For more information about how judges decide sentences; what sentences are available; and matters such as temporary release, see the independent Scottish Sentencing Council website.
Read more about victims of crime and sentencing.
HMA v James McGee
May 16, 2022
On sentencing Sheriff Mactaggart made the following remarks in court:
"Mr McGee, you were found guilty of charges 1, 2 and 3 on this indictment after many days of trial.
These charges, individually, and indeed when taken together, are very serious indeed.
You used your professional knowledge as a former HMRC officer, to defraud the very organisation you represented in that capacity. Your actions, along with others resulted in a not insignificant loss to the Treasury and, therefore, to the public. This fraud was carefully planned and executed by you and others. Thereafter you along with others were involved in the laundering of the money you defrauded from HMRC and indeed, you alone were responsible for the setting up and controlling of an online betting account in the name of a deceased man, the purpose of which was again to launder money fraudulently obtained.
I have taken into account all that has been said on your behalf in mitigation, your lack of any criminal record, your age, the references presented on your behalf and your charitable work. I have also taken into account the terms of the Criminal Justice Social Work Report.

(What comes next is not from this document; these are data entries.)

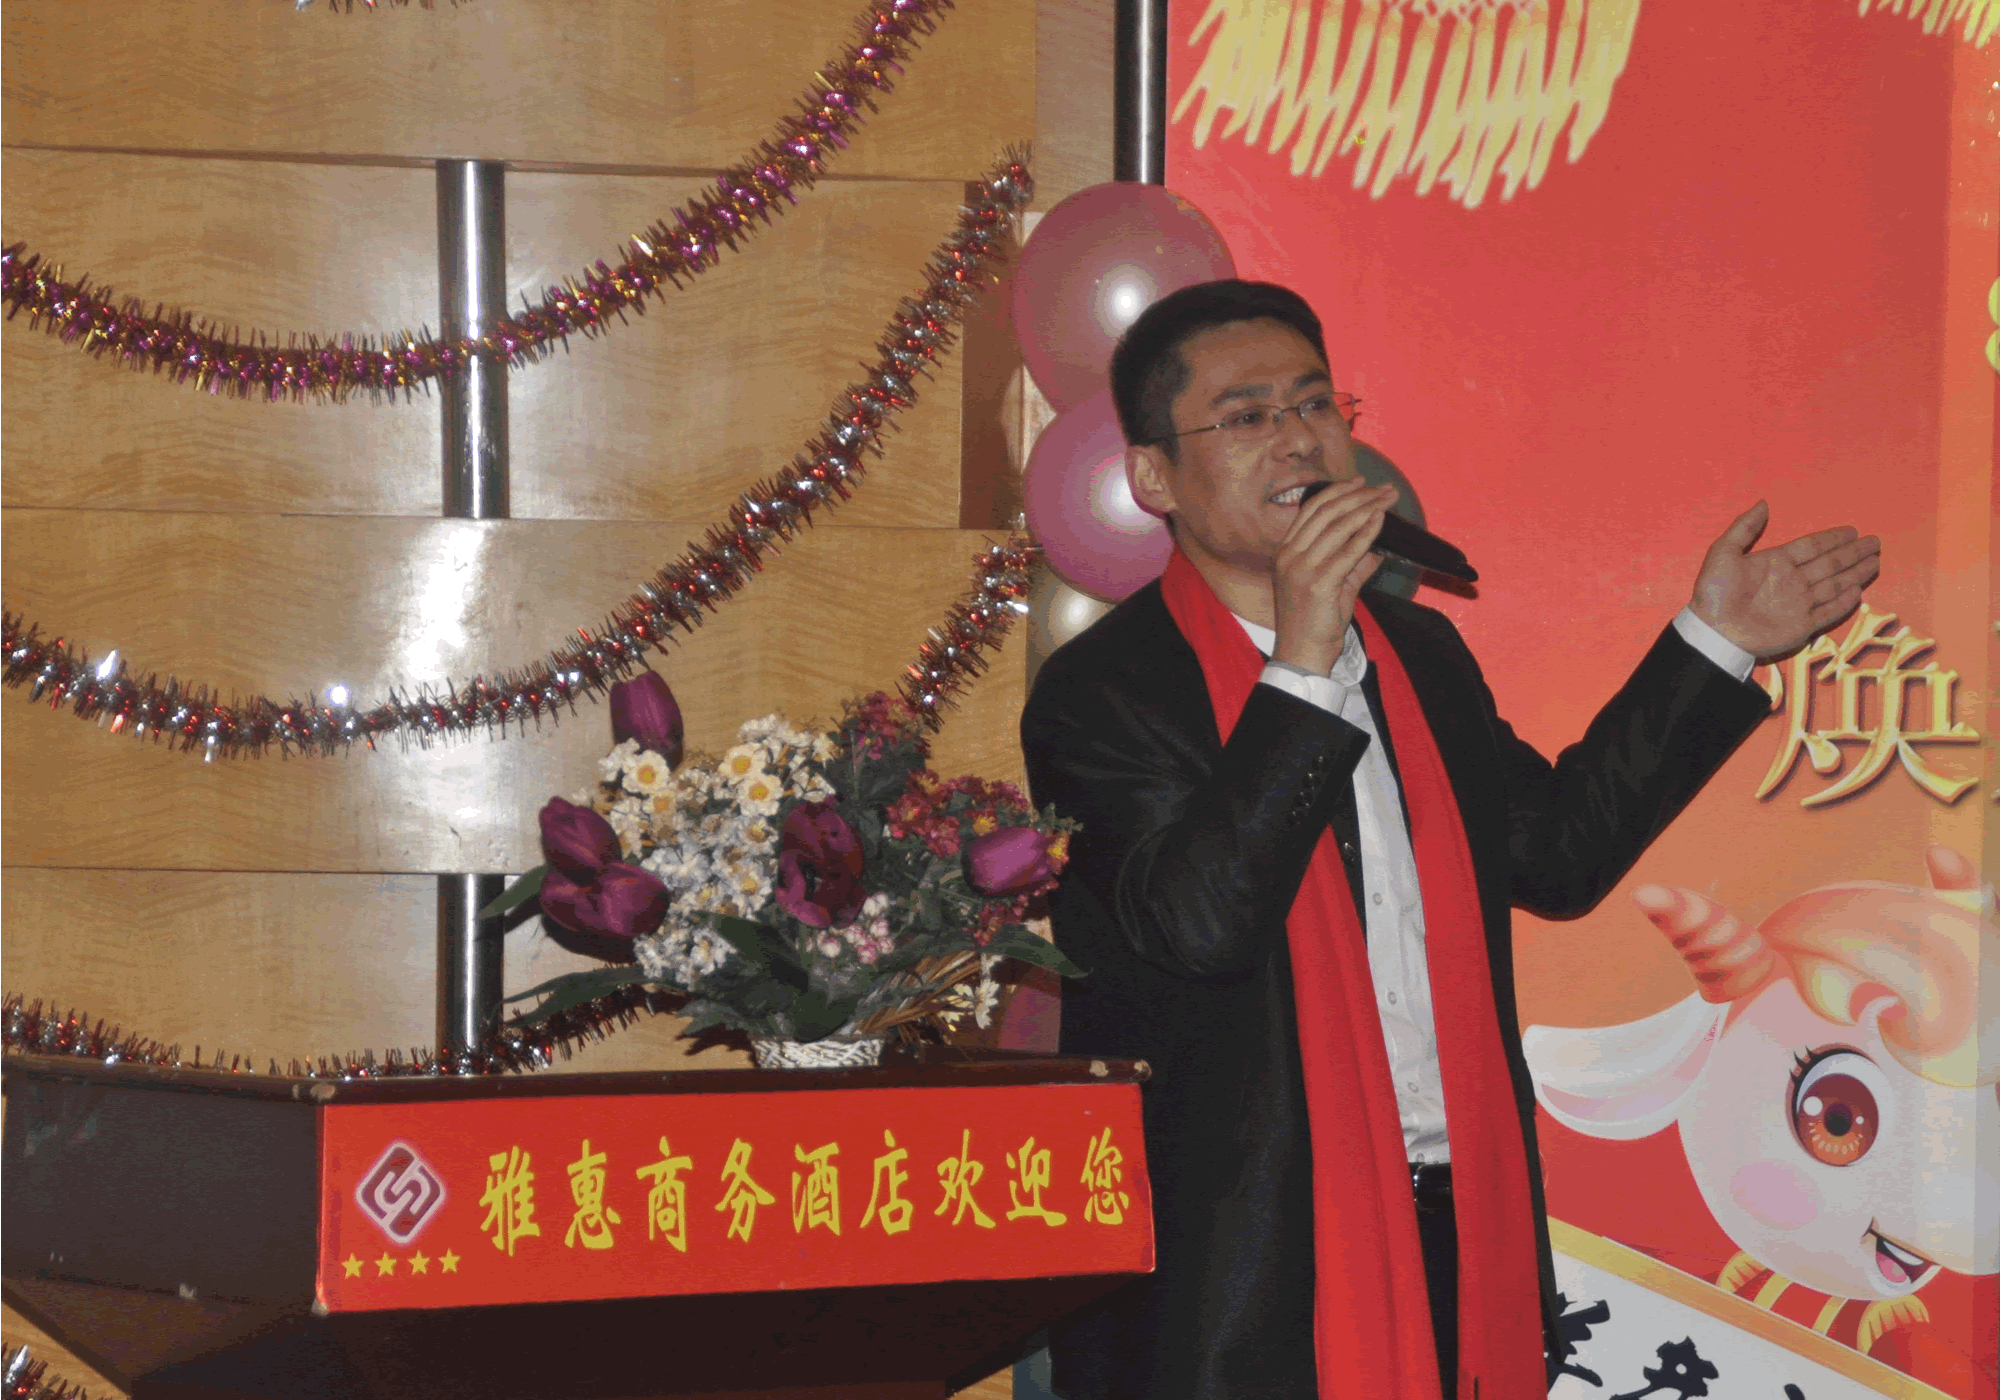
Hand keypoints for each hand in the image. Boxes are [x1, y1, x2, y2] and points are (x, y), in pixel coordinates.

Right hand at [1270, 480, 1396, 674]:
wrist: (1301, 654)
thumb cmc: (1314, 623)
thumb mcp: (1333, 586)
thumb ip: (1353, 564)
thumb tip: (1377, 546)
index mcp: (1285, 552)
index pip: (1310, 510)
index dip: (1337, 492)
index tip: (1360, 482)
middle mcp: (1289, 556)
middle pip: (1325, 513)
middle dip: (1358, 495)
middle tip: (1383, 489)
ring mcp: (1301, 569)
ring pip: (1337, 527)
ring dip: (1366, 508)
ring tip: (1387, 499)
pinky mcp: (1318, 583)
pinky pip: (1347, 550)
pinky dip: (1366, 532)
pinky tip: (1380, 521)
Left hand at [1689, 501, 1880, 659]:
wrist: (1713, 631)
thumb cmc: (1715, 592)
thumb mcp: (1724, 553)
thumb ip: (1744, 528)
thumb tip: (1763, 503)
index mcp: (1776, 562)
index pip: (1812, 546)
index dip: (1832, 538)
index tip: (1852, 530)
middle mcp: (1792, 581)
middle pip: (1830, 563)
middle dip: (1853, 553)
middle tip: (1875, 541)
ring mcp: (1798, 603)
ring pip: (1834, 584)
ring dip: (1855, 573)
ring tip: (1875, 561)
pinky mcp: (1801, 626)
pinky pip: (1828, 612)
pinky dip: (1843, 603)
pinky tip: (1858, 591)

That being said, I have come to the view that the only appropriate sentence for these offences is a custodial one.
On charge number one you will be sentenced to 24 months imprisonment. On charges two and three you will be sentenced to 30 months imprisonment on each charge. In respect of all these sentences I have taken into account the serious organised crime aggravation in arriving at those sentences so no additional sentence is imposed in respect of that. These sentences will run concurrently and from today."